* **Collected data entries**
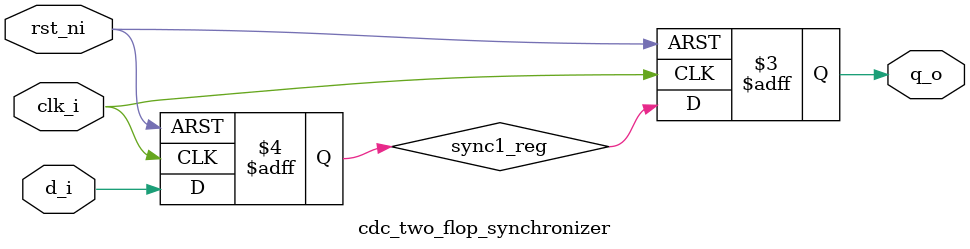
<source format=sv>
/**
 * @brief       Dvojstupňový synchronizátor signálu pre CDC (Clock Domain Crossing).
 * @details     Modul slúži na bezpečné prenesenie asynchrónneho signálu do cieľovej hodinovej domény
 *              pomocou dvoch postupných registrov (flip-flopov). Tým sa minimalizuje riziko metastability.
 *              Šírka synchronizovaného signálu je parametrická (`WIDTH`).
 *
 * @param[in]   WIDTH       Počet bitov vstupného a výstupného signálu (predvolené 1).
 * @input       clk_i       Hodinový signál cieľovej domény.
 * @input       rst_ni      Asynchrónny reset, aktívny nízky (negatívna logika).
 * @input       d_i         Asynchrónny vstupný signál (z inej hodinovej domény).
 * @output      q_o         Synchronizovaný výstupný signál, bezpečne prenesený do cieľovej domény.
 *
 * @example
 * cdc_two_flop_synchronizer #(
 *   .WIDTH(8)
 * ) u_sync (
 *   .clk_i(clk_target),
 *   .rst_ni(rst_n),
 *   .d_i(async_signal),
 *   .q_o(sync_signal)
 * );
 */


`ifndef TWO_FLOP_SYNCHRONIZER_SV
`define TWO_FLOP_SYNCHRONIZER_SV

`default_nettype none  // Zakazuje implicitné deklarácie - zvyšuje robustnosť

module cdc_two_flop_synchronizer #(
    parameter int WIDTH = 1 // Počet bitov synchronizovaného signálu
)(
  input  logic             clk_i,     // Hodinový signál cieľovej domény
  input  logic             rst_ni,    // Asynchrónny reset aktívny v L (negatívna logika)
  input  logic [WIDTH-1:0] d_i,       // Vstupný signál z inej (asynchrónnej) domény
  output logic [WIDTH-1:0] q_o        // Výstupný, synchronizovaný signál
);

  // === Prvý stupeň synchronizácie ===
  // Tento FF zachytáva asynchrónny vstup. Označený pre Quartus ako CDC synchronizátor.
  // Atribút `SYNCHRONIZER_IDENTIFICATION` zabezpečí automatické rozpoznanie nástrojom.
  (* altera_attribute = "-name SYNCHRONIZER_IDENTIFICATION FORCED_IF_ASYNCHRONOUS" *)
  logic [WIDTH-1:0] sync1_reg;

  // === Sekvenčná logika ===
  // Vykonáva dvojstupňovú synchronizáciu v cieľovej hodinovej doméne.
  always_ff @(posedge clk_i or negedge rst_ni) begin
    if (!rst_ni) begin
      // Inicializácia počas resetu - zabraňuje neznámym stavom
      sync1_reg <= 'd0;
      q_o       <= 'd0;
    end else begin
      // Prvý FF zachytí asynchrónny signál
      sync1_reg <= d_i;
      // Druhý FF produkuje synchronizovaný výstup
      q_o       <= sync1_reg;
    end
  end

endmodule

`endif // TWO_FLOP_SYNCHRONIZER_SV

</source>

* **Directions for this task**
Once you have counted the lines of the data that contain the word "WIDTH", please reply with that number alone.

* **Expected answer**
7